Teks Hasil Ekstraksi:
Pos

Hijrah

Oleh Jamaluddin Mohammad

 

“setiap benih yang kau tanam di Indonesia pastilah tumbuh”

 Jejak Khilafah —Greg Fealy dan Anthony Bubalo

 

 

Indonesia adalah lahan subur bagi tumbuh dan berkembangnya pelbagai macam aliran, ideologi, ajaran, maupun gerakan keagamaan. Dalam dua dasawarsa terakhir banyak bermunculan aliran dan gerakan keagamaan trans nasional yang model dan coraknya berbeda dengan aliran keagamaan mainstream seperti NU dan Muhamadiyyah. Sebut saja seperti Salafi, Jamaah Tabligh, HTI, ataupun Ikhwanul Muslimin.

 

Mereka gencar melakukan “islamisasi” di segala bidang dan terutama menyasar masyarakat kelas menengah perkotaan. Mereka menganut gaya hidup baru yang mereka sebut dan tandai dengan istilah “hijrah”. Secara bahasa hijrah artinya berpindah dari satu tempat ke tempat lain. Namun, yang dimaksud di sini adalah perpindahan dari kehidupan “belum islami” menuju kehidupan yang islami. Hijrah menjadi trend dan gaya hidup baru dalam beragama.

 

Seorang artis dan model dari komunitas hijrah, Oki Setiana Dewi, baru-baru ini menulis disertasi menyoroti maraknya fenomena hijrah di kalangan artis atau selebriti, terutama aliran atau ajaran keagamaan yang dibawa oleh Salafi dan Jamaah Tabligh. Kedua aliran keagamaan ini berhasil memikat hati kalangan selebriti.

Instruksi Tugas: Tolong sebutkan semua aliran dan gerakan keagamaan transnasional yang dicontohkan dalam teks tentang hijrah di atas.

Data Hasil Ekstraksi:
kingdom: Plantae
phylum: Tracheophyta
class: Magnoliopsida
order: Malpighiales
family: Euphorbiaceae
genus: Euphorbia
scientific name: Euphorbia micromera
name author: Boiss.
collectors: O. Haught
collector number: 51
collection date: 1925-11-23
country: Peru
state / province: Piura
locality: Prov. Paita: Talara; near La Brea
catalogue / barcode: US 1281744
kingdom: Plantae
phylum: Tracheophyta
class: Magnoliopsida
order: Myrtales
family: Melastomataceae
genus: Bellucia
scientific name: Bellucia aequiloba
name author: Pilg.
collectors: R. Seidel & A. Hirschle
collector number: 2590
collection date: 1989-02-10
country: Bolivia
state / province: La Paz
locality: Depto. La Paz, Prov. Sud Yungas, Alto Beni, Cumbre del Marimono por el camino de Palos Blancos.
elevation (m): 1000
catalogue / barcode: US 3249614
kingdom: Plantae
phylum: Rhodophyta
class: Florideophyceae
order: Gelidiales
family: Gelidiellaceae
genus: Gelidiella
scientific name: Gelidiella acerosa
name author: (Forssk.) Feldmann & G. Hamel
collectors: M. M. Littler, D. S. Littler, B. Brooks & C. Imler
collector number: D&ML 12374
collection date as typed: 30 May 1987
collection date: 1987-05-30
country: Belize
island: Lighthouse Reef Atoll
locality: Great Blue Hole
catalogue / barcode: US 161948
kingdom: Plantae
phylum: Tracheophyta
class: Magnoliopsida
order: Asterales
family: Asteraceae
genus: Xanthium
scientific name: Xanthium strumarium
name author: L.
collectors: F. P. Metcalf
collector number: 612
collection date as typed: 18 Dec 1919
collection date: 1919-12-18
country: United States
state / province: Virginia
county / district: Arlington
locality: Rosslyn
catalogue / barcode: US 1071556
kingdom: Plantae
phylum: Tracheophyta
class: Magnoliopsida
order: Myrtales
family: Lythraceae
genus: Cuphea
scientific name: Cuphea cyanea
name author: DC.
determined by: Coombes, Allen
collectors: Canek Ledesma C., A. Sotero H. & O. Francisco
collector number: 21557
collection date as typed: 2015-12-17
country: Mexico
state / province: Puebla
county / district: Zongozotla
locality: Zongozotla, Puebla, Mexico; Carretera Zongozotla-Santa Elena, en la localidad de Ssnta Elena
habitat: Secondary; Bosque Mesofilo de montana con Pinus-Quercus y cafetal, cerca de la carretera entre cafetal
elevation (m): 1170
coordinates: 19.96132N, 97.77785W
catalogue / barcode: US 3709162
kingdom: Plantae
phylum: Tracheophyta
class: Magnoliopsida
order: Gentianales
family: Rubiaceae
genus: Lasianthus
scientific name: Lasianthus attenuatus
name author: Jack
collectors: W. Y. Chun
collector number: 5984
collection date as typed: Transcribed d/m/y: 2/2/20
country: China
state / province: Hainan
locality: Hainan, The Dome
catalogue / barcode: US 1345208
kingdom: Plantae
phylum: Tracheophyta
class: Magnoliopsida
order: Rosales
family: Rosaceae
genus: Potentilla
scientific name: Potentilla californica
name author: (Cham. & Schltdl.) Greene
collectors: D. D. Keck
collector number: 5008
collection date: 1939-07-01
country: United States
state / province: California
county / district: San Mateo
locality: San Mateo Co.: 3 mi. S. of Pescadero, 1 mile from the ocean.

Hasil Tugas: Salafi, Jamaah Tabligh, HTI, Ikhwanul Muslimin